In a climactic, campaign-ending encounter, I usually aim for the party to have about a 40-50% chance of winning, probably with several character deaths and just barely managing to succeed through cleverness I hadn't foreseen. It is a ruthless, gloves-off fight and I pull no punches. In an encounter where the players defeat a major villain but the story will still continue, I make the bad guy much more defensively oriented, focused on combat endurance. The fight lasts long enough to be satisfying and a reckless or unlucky PC may die, but the outcome is never really in doubt.

Note: my players are comfortable with sometimes losing the final fight and accepting that the entire campaign may end in failure. Yours might not be. Use your best judgment, since you know your friends best.

sideswipe
2014-07-21, 06:49 AM
a BBEG in an adventure should be either just powerful enough that the PC's should be able to overcome him if they don't do anything stupid. so aim for lvl+5 ish.
they should have to plan and either have no bad luck or a strike of good luck to come out unscathed. usually it should be a time in which people should feel that one wrong move may bring death. and the adventure failed.

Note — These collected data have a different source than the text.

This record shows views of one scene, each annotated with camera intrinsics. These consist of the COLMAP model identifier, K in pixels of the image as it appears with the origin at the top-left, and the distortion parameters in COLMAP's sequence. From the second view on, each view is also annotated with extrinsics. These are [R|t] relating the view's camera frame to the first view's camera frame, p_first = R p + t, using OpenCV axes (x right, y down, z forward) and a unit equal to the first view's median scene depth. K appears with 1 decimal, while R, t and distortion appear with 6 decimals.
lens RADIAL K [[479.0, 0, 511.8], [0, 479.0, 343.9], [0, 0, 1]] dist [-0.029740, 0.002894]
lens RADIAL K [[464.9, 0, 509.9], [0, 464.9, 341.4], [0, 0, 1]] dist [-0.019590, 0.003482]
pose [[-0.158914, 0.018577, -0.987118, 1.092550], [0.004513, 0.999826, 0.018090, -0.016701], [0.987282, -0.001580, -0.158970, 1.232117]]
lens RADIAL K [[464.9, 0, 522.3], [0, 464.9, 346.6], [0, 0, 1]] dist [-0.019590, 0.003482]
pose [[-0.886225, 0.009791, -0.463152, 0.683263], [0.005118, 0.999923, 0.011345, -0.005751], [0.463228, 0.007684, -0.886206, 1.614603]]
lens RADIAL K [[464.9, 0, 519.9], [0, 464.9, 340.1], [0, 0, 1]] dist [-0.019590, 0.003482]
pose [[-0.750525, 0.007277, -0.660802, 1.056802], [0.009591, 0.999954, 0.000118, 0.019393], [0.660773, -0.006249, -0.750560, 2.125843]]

in a very long campaign, have them as big as you want. and have the PC's have to build up to him. giving them hints on his level of power. if they go in too early and without planning then BOOM dead.

AMFV
2014-07-21, 06:52 AM
I think they should potentially lose a few times, but those encounters should not necessarily be "to the death" for example the BBEG takes something they need, or thwarts their plan, but doesn't kill them at that time. Or if he does kill them, they get better. That shouldn't be overused (although that exact line can be hard to determine) but a few times will give them a good idea about the power of the BBEG

Kaeso
2014-07-21, 07:20 AM
I don think any encounter with the BBEG should automatically be won. However, as with all encounters, one should make sure that the PCs can survive. Give them escape routes, back-up plans, a villain simply uninterested in killing them (maybe heś just so amused by them that he wishes to fight them again) etc.

Barstro
2014-07-21, 07:47 AM
With a decent enough story, you can have the BBEG purposefully be letting the PCs go; then he can be as powerful as you want for now.

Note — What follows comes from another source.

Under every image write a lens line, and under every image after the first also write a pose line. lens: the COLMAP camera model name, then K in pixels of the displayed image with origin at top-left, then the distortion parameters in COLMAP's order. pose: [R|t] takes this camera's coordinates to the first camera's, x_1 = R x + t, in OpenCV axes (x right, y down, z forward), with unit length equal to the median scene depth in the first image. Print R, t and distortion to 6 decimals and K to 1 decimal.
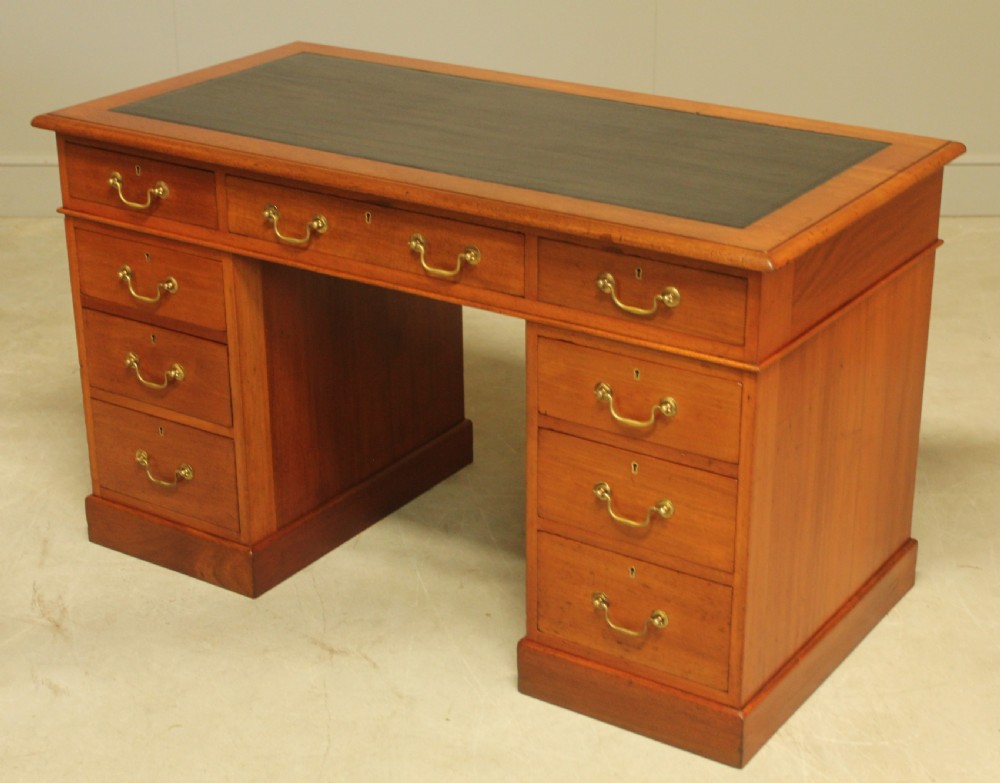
lens RADIAL K [[1893.7, 0, 502.9], [0, 1893.7, 397.8], [0, 0, 1]] dist [-0.019252, 0.000000]
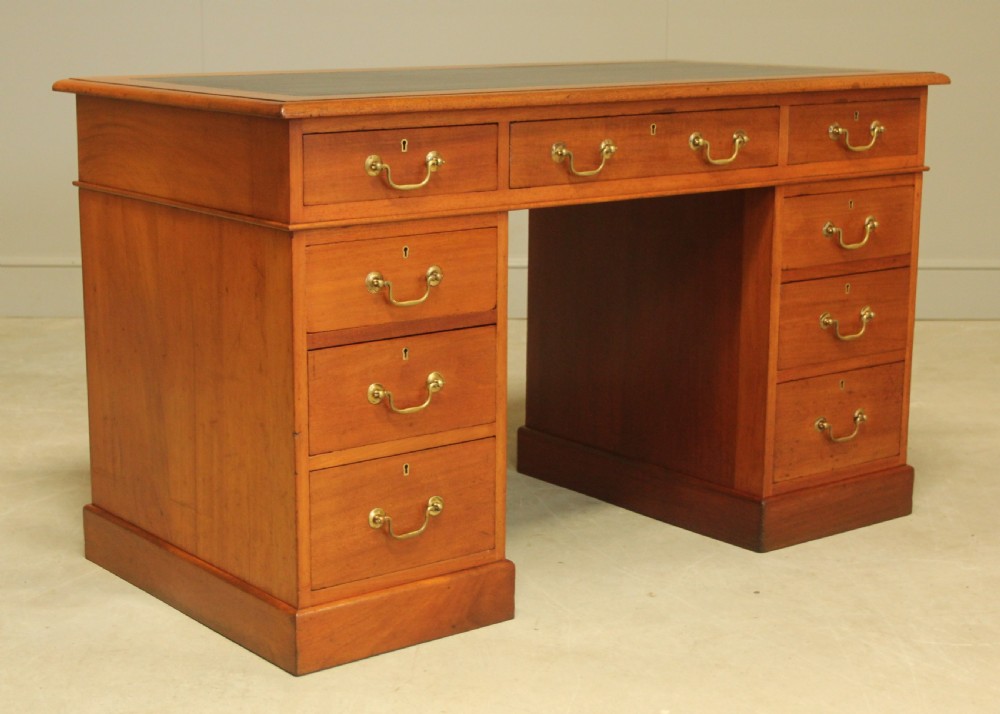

1) Waste of time to bother with PCs (uses some sort of nova attack and teleports out)
2) Something unexpected comes up (gets word that the princess is no longer with her bodyguard and is ripe for the picking)
3) Machiavellian BBEG is helping PCs get stronger and smarter while feeding them clues as to some special item that will help PCs destroy BBEG, but it's really an item that BBEG wants (cliche)
4) Same as above, but BBEG is one hell of a mathematician and is helping PCS gain levels so he can kill them to gain a level.

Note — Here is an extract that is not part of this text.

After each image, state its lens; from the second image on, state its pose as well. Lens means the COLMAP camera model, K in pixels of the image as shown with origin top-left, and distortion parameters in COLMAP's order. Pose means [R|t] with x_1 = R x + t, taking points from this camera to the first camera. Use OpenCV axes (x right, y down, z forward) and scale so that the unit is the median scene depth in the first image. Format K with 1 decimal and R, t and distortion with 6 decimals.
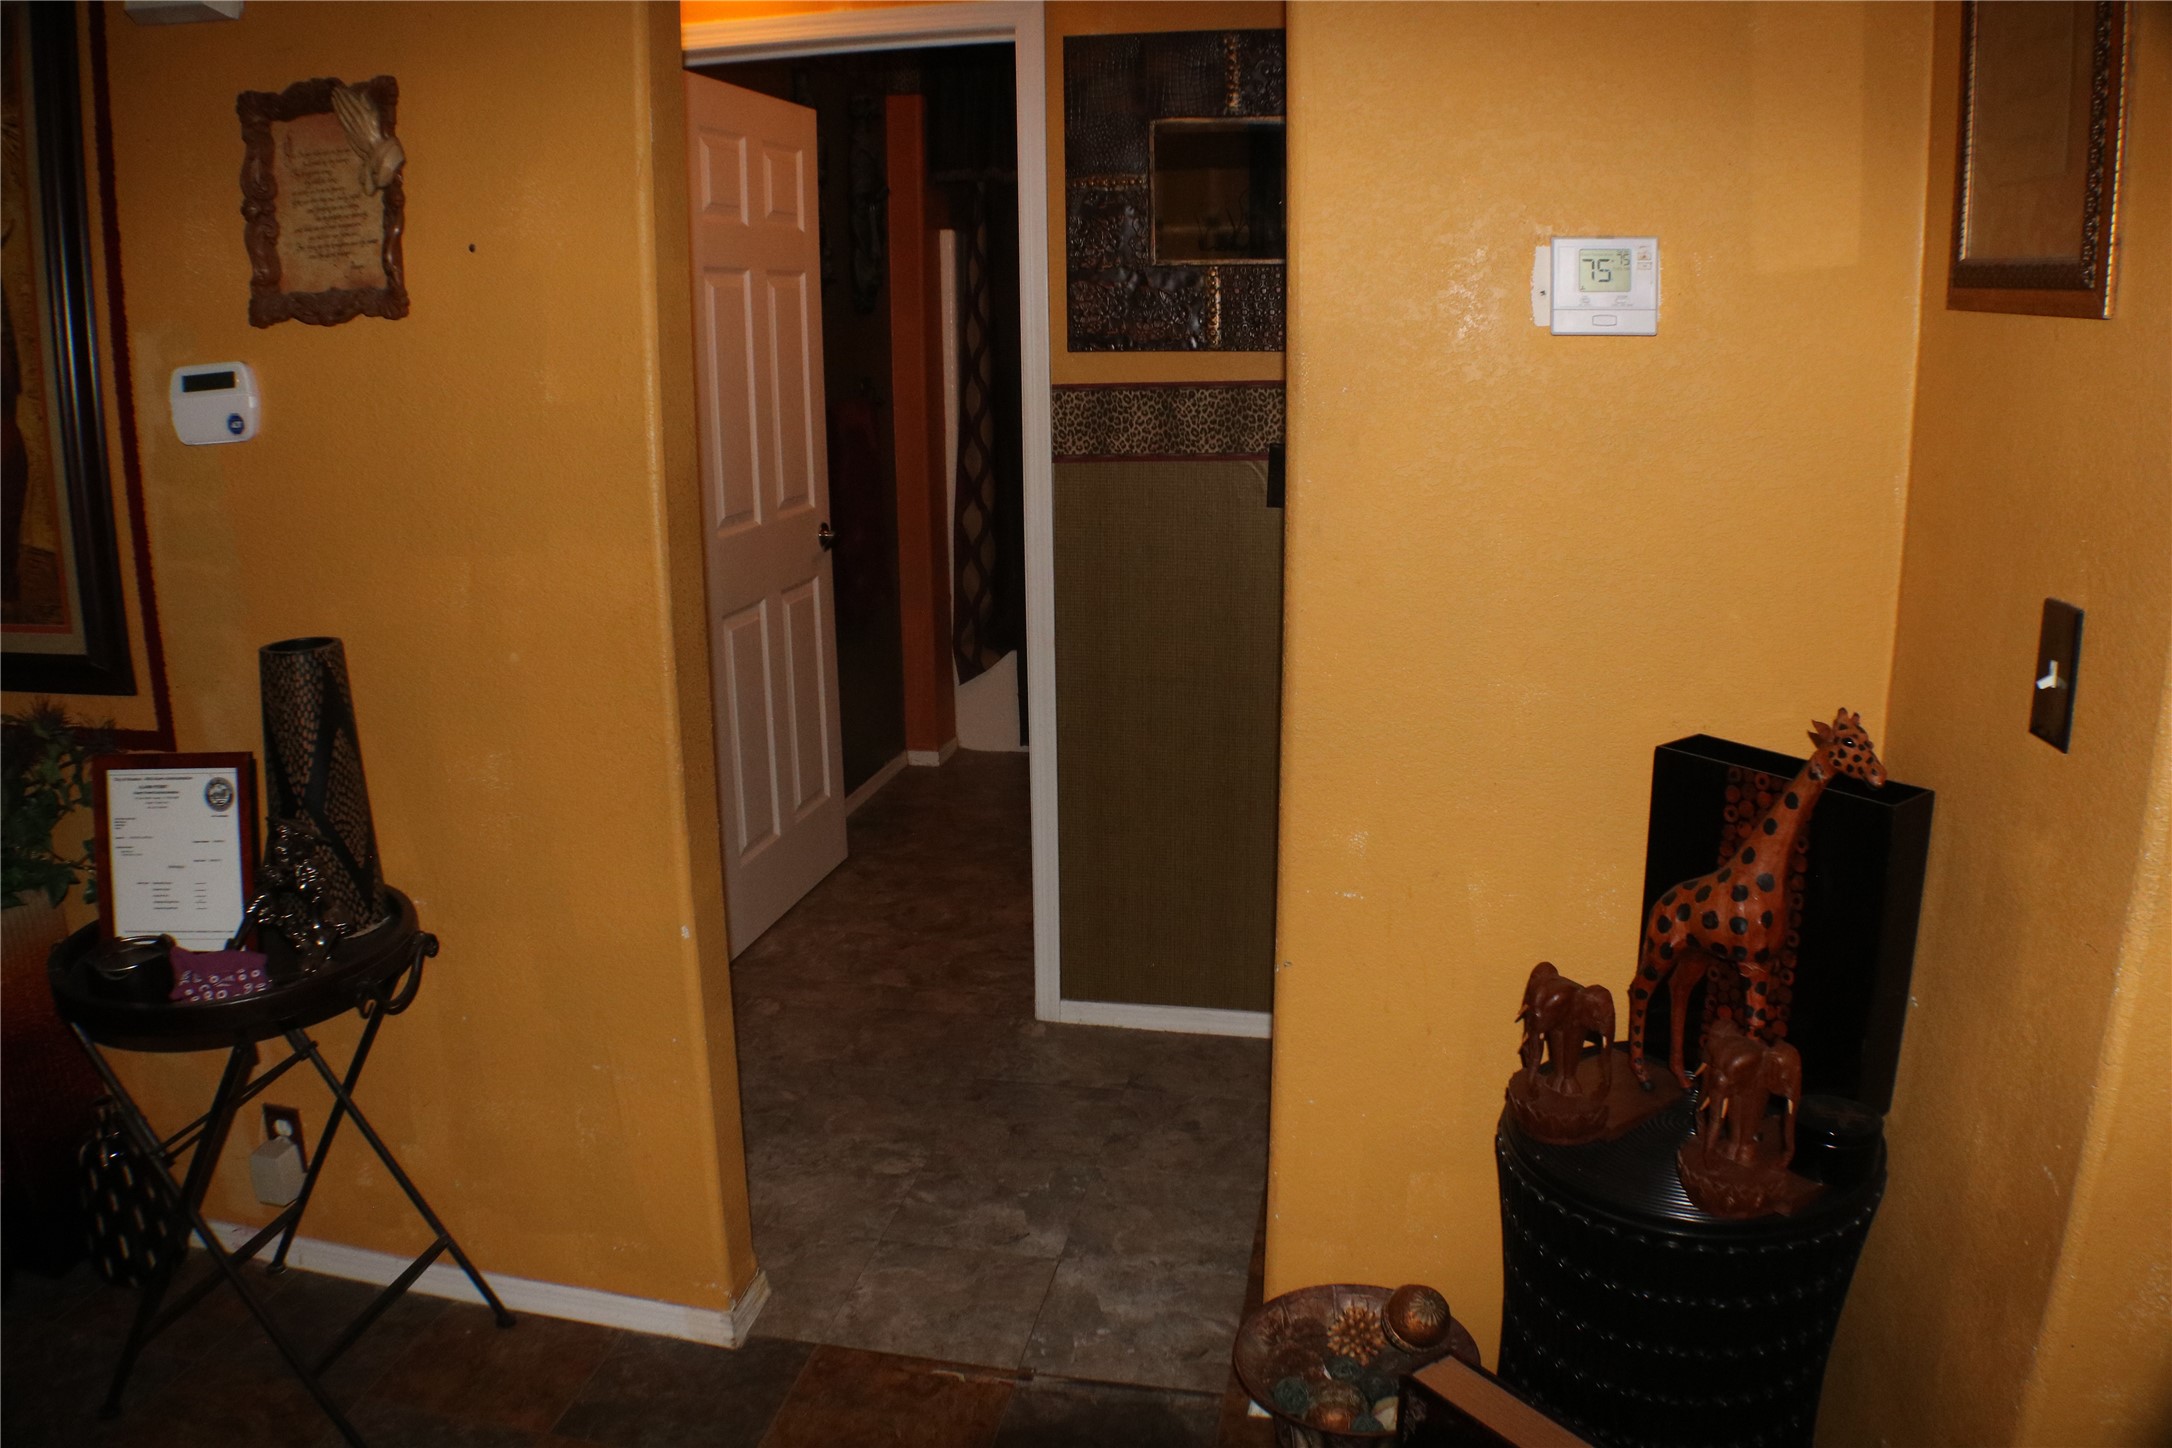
lens RADIAL K [[1605.0, 0, 1086.0], [0, 1605.0, 724.0], [0, 0, 1]] dist [-0.211517, 0.069812]
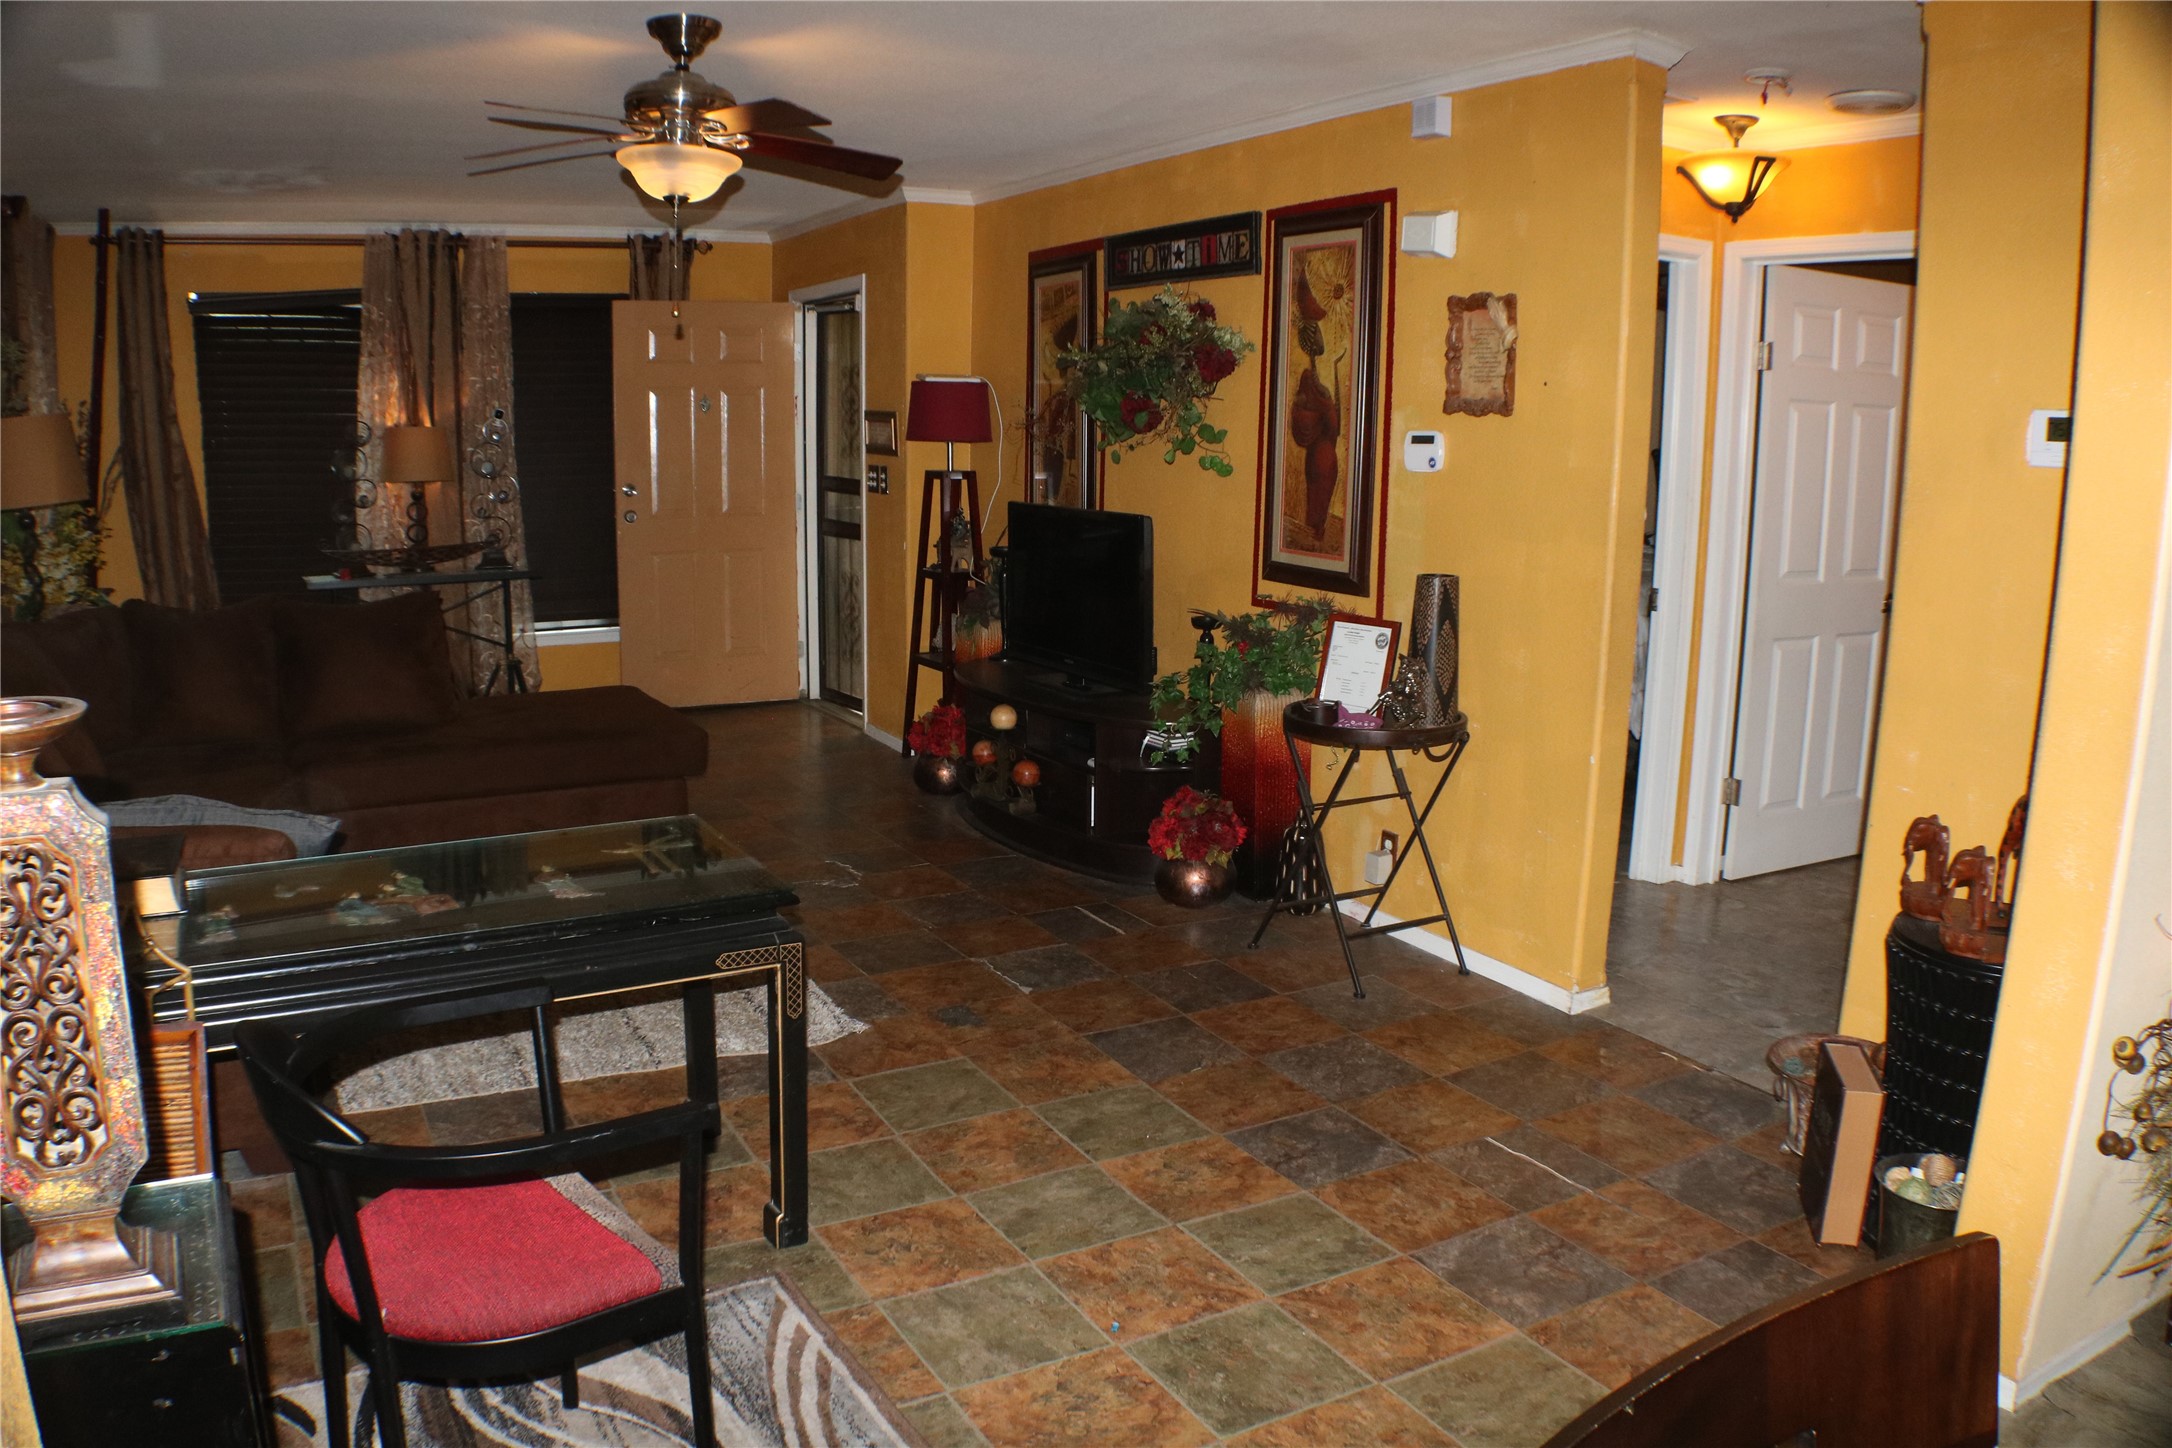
lens RADIAL K [[1605.0, 0, 1086.0], [0, 1605.0, 724.0], [0, 0, 1]] dist [-0.211517, 0.069812]
pose [[0.650615, 0.166742, -0.740876, 0.722917], [-0.209235, 0.977196, 0.036184, 0.152841], [0.730015, 0.131476, 0.670666, -0.666817]]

As for the actual question of a fight where BBEG and PCs are in a fair fight to the death, or to the pain, PCs should be able to always win with good strategy unless; 1) clues were given that the fight is too hard, 2) PCs were given an escape route in the middle of the fight and refused to take it, 3) BBEG gets a couple lucky rolls (in which case, allow for an escape route).

I feel that a fight or two before BBEG (with at least enough time to get items and change strategies), PCs should have to face a few fights that specifically attack their weaknesses. Dominate a tier 1, nullify precision damage, inexplicably attack from behind in the middle of the fight to pick off the weak ones, have TWO random fights so the wizard learns to not blow through all his spells at the first sign of trouble. Then, the PCs shouldn't have too many weaknesses for the BBEG to exploit, or they will still have them but have been warned in advance.